Alors, voulons-nous vraiment de cette liberté d’expression ? Je n’en suis pas si sûr. Et si oui, alors il nous reste à (re)définir ce qu’elle recouvre exactement, pour éviter le piège de l’interprétation libérale sur lequel fleurissent les fascismes.



COMMENTAIRES ARCHIVÉS


Degmi

le 5 février 2015
Je vois surtout beaucoup de pessimisme dans cet article. Vous partez du principe que si les fascistes s'exprimaient librement, alors ils triompheraient. Voyez la manif pour tous : Elle distille sa haine en toute liberté et pourtant l'opinion publique s'oriente toujours plus vers l'approbation de la loi Taubira. Les fascistes n'ont d'autres but que de faire taire leurs adversaires et ils le font par la force. Si les défenseurs de la liberté prennent la peine de s'exprimer, c'est eux qui gagneront cette guerre. Que réclament les religieux de tout poil ? L'interdiction du blasphème; et c'est par la force, par la violence étatique qu'ils comptent bien l'obtenir. Quant à Hitler, il s'est arrangé pour obtenir les pleins pouvoirs en mettant les députés communistes en prison, si ma mémoire est bonne.

luc lefort

le 5 février 2015
je suis, comme guillaume goutte,pour le maintient de la loi gayssot,ceux qui veulent la remettre en cause,sont,en particulier,les négationistes.
il y a eu une tribune de r braumann dans le journal "le monde" après les manifestations "je suis charlie" du 11 janvier dernier.r braumann demande dans cette tribune l'abrogation de la loi gayssot et explique pourquoi lui "n'est pas charlie".de la part d'un intellectuel de cette envergure,ça rend triste de constater qu'un évènement aussi tragique,peut retourner sinistrement un individu de cette qualité.

l'antisémitisme et le racisme relèvent déjà assez leurs sales gueules,inutile de changer les lois dans ce domaine.

la pulga

le 5 février 2015
Je suis également d'accord avec l'analyse de Guillaume Goutte. D'ailleurs, Cavanna reprenait l'expression de St Just:" Pas de libertés pour les ennemis de la liberté." Même Hara-Kiri et Charlie-Hebdo, peut-être les journaux qui ont repoussé le plus loin les limites de la liberté d'expression, n'ont jamais considéré celle-ci comme absolue. Cavanna encore: " La liberté consiste à faire tout ce que permet la longueur de la chaine." Mais pour lui, la chaine a un début et une fin. D'ailleurs, les mecs de Charlie n'étaient pas aussi tarés qu'on peut le croire: ils savaient parfaitement jusqu'ou ils pouvaient aller, et connaissaient les limites à ne pas dépasser.
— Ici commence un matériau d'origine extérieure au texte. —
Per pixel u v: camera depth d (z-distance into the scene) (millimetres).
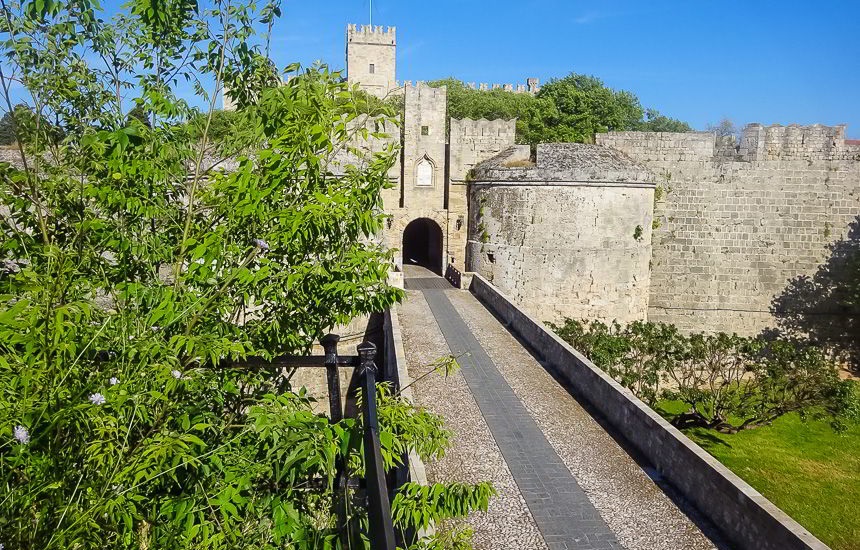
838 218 32344
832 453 22000
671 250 33125
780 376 21172
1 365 3740
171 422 4781
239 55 6512
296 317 5941
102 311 4805
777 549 8406
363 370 4984
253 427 4594
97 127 5789
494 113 63469
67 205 5520
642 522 10125
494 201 31672
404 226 34906
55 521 3783
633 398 13430
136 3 5703
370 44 78000
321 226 5375
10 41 5125
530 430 13820
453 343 20984
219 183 5707
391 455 5242
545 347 19172
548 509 10492
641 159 32656
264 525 4668
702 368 23688
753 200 32562
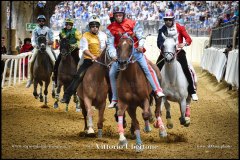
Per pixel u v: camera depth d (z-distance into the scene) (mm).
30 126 13859
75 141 11836
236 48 22984
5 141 11727
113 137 12414
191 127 14125
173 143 11766
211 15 46094
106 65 11719
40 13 36312
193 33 44062
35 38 17656
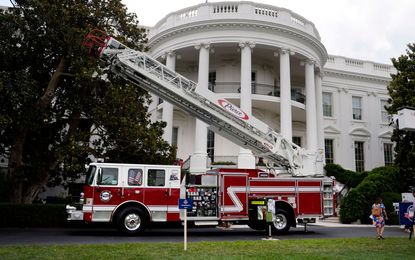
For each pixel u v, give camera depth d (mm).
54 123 17594
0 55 15609
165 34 25547
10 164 16594
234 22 23859
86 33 15242
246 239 12078
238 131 14031
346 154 32406
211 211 13188
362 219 19031
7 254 8039
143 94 17812
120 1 17531
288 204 13719
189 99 13234
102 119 15812
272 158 14672
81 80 15477
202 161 22172
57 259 7555
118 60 12664
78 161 16047
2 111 14805
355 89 33938
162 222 12883
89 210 12328
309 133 25234
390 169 20703
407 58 20516
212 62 27156
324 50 27922
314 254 8625
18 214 15367
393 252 9172
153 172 13008
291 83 31125
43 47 16344
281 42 24578
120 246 9398
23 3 16125
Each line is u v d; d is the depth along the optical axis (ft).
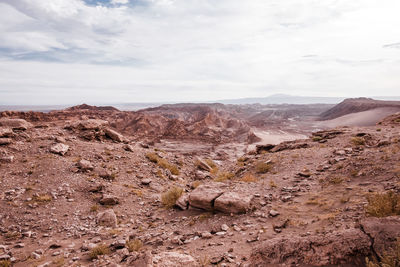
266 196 38.32
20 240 31.65
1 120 71.61
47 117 452.76
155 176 66.95
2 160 52.29
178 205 41.45
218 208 34.88
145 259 19.84
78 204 43.73
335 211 27.30
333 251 14.56
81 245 29.58
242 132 594.65
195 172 84.89
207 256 21.72
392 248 12.90
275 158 66.18
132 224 38.11
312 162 56.24
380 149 49.44
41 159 56.44
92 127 88.48
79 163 57.62
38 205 40.86
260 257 16.62
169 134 510.99
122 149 80.28
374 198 23.70
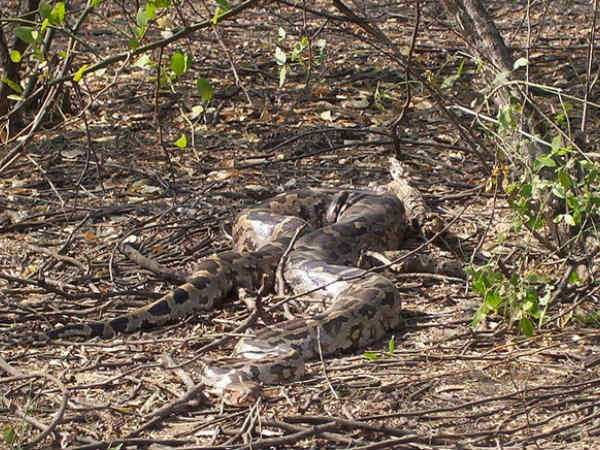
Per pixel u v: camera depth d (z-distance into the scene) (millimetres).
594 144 11445
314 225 10297
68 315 7699
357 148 12453
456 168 11633
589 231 8133
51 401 6199
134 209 10453
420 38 16594
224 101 13953
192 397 6098
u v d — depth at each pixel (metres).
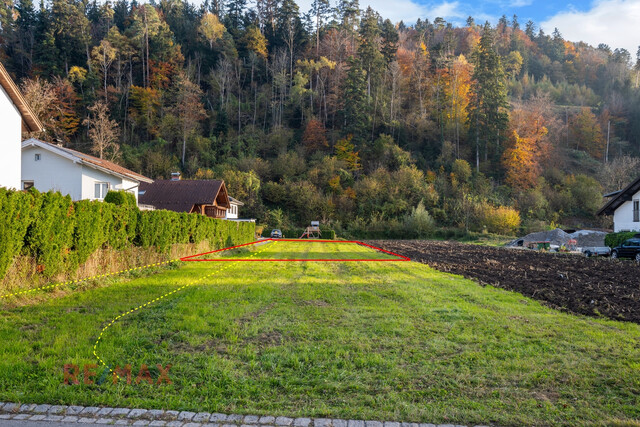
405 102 85.38
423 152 76.06
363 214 62.69
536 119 73.00
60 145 28.62
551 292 11.05
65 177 24.89
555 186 67.81
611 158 79.00
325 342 6.16
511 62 109.00
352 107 72.31
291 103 83.44
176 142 69.56
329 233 55.66
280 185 66.00
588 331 6.77
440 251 32.12
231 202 49.09
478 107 71.50
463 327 7.03
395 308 8.52
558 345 6.04
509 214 57.16
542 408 4.12
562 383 4.74
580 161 75.69
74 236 10.77
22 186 24.89
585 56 120.62
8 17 69.69
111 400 4.17
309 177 67.62
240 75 87.69
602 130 83.69
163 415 3.96
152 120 69.00
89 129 59.78
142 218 14.62
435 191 65.31
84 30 70.06
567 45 127.12
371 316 7.82
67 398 4.20
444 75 81.38
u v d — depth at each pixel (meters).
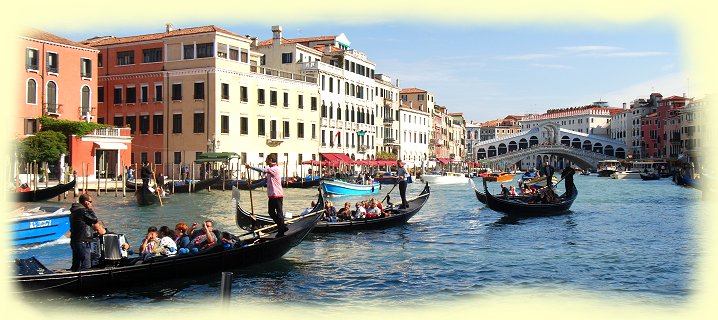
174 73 44.88
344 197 39.22
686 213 27.80
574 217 25.61
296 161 52.97
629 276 13.53
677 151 91.00
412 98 90.06
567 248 17.11
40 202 28.05
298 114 53.22
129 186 34.91
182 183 38.19
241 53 46.53
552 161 119.31
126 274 11.38
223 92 44.44
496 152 120.88
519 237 19.27
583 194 43.06
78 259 11.17
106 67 47.47
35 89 37.06
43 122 36.38
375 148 70.06
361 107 65.88
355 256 15.66
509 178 68.44
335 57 62.00
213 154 39.88
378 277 13.29
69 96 39.09
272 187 13.76
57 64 38.28
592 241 18.44
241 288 12.22
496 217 25.41
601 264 14.80
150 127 45.78
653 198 38.47
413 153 82.44
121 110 46.88
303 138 54.00
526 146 119.31
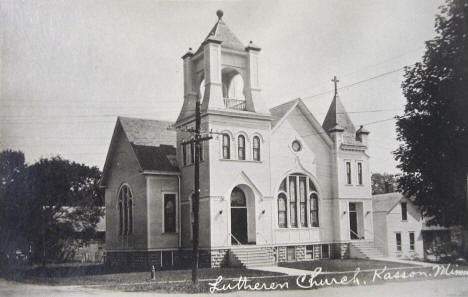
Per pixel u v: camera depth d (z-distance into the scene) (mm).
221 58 33531
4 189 33031
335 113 39062
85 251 44500
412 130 25281
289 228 35000
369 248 37719
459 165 24609
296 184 36062
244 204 33562
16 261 32625
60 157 37125
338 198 37156
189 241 33625
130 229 36062
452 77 24438
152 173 33719
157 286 23078
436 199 25281
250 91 33844
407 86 25750
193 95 35031
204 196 31734
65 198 37562
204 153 31953
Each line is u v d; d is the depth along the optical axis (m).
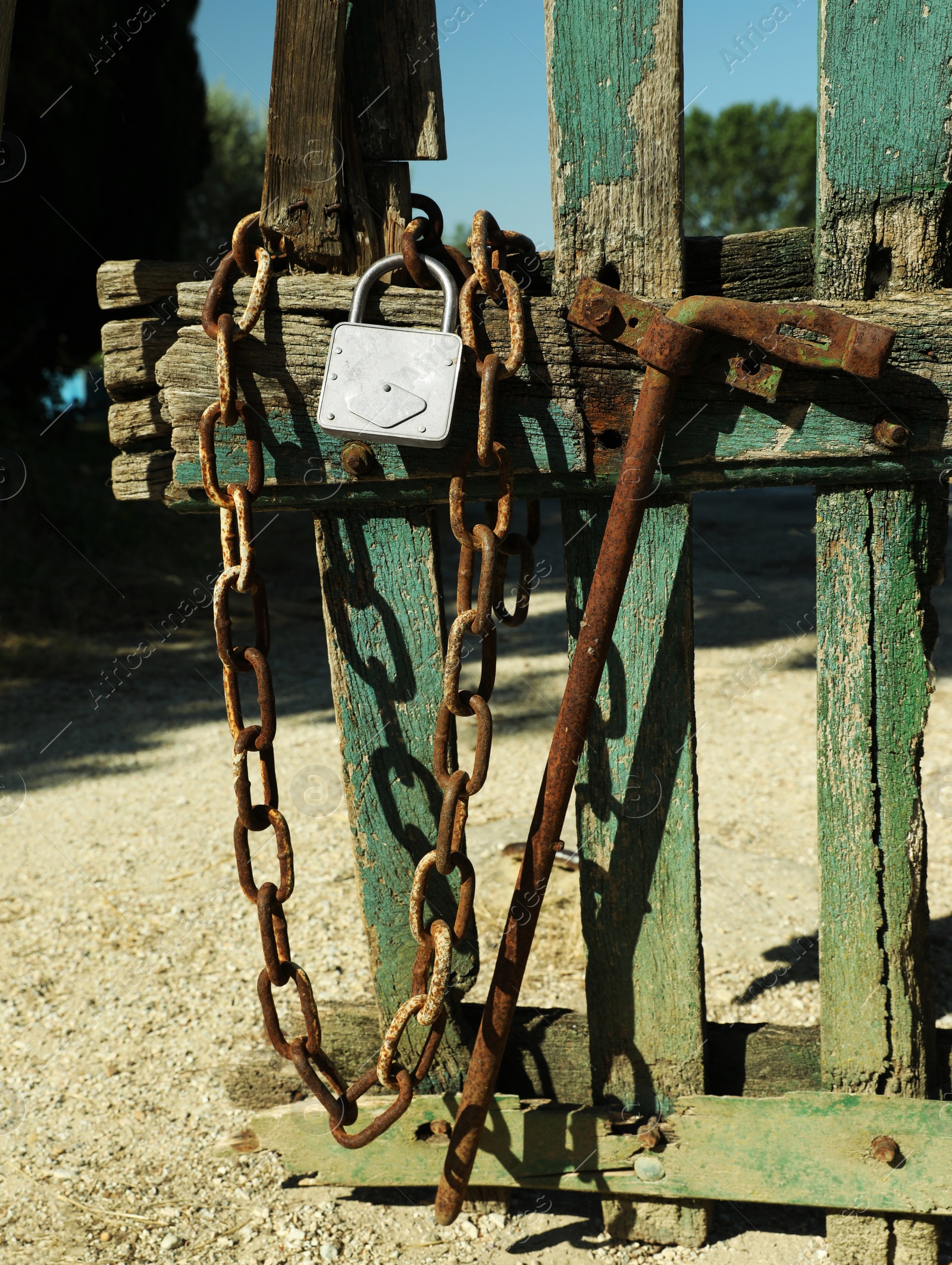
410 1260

D'ailleurs, ils ont remporté quasiment tous leurs procés, même ceux que leur assignaient les organisations religieuses et qui portait sur la religiophobie du journal. Car critiquer et moquer les interdits et tabous les plus ridicules et liberticides des religions, et de leurs livres sacrés, ce n'est en rien une apologie du racisme ou de la violence ( même si ça peut blesser la conscience des croyants profonds, tout comme certains rites et exercices religieux peuvent affecter les athées les plus radicaux) . Faut pas tout mettre dans le même sac.